Scosse il capo ridacchiando: “Una coincidenza, appunto! E poi chi mai avrebbe voluto avvelenare Lucrezia e per quale motivo?” Il sorriso gli morì sulle labbra nel ricordarsi di un fatto. Rinaldo era sì in guerra, ma proprio quel giorno era tornato in città per chiedere maggiori fondi alla Signoria.

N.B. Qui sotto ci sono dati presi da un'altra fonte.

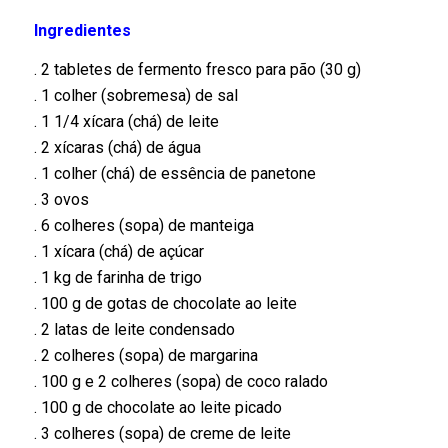
Ingredientes
. 2 tabletes de fermento fresco para pão (30 g)
. 1 colher (sobremesa) de sal
. 1 1/4 xícara (chá) de leite
. 2 xícaras (chá) de água
. 1 colher (chá) de essência de panetone
. 3 ovos
. 6 colheres (sopa) de manteiga
. 1 xícara (chá) de açúcar
. 1 kg de farinha de trigo
. 100 g de gotas de chocolate ao leite
. 2 latas de leite condensado
. 2 colheres (sopa) de margarina
. 100 g e 2 colheres (sopa) de coco ralado
. 100 g de chocolate ao leite picado
. 3 colheres (sopa) de creme de leite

Scosse lentamente il capo: “No. Dimmi che non è vero. Dimmi che mi sto immaginando tutto.” Si rivolse al Registro come se questo potesse dargli una risposta. Anche se… Il malessere di Lucrezia, il ritorno di Rinaldo e le sue iniziali scritte nero su bianco accanto alla parola ‘cicuta’, erano tutte coincidenze sospette. Anche troppo. Non si chiese nemmeno se Rinaldo avrebbe potuto compiere un simile crimine, perché sapeva bene che ne era in grado. Odiava Lucrezia per il semplice fatto di far parte della famiglia Medici e aveva tentato di tutto per distruggere il loro amore. Ora lo sapeva, Rinaldo aveva fatto avvelenare Lucrezia. Sentì il sangue salirgli alla testa, sussurrò tra i denti: “Maledetto.” Ma poi, battendo pesantemente i pugni sul tavolo, quella parola uscì in un grido che squarciò il silenzio della notte: “MALEDETTO!”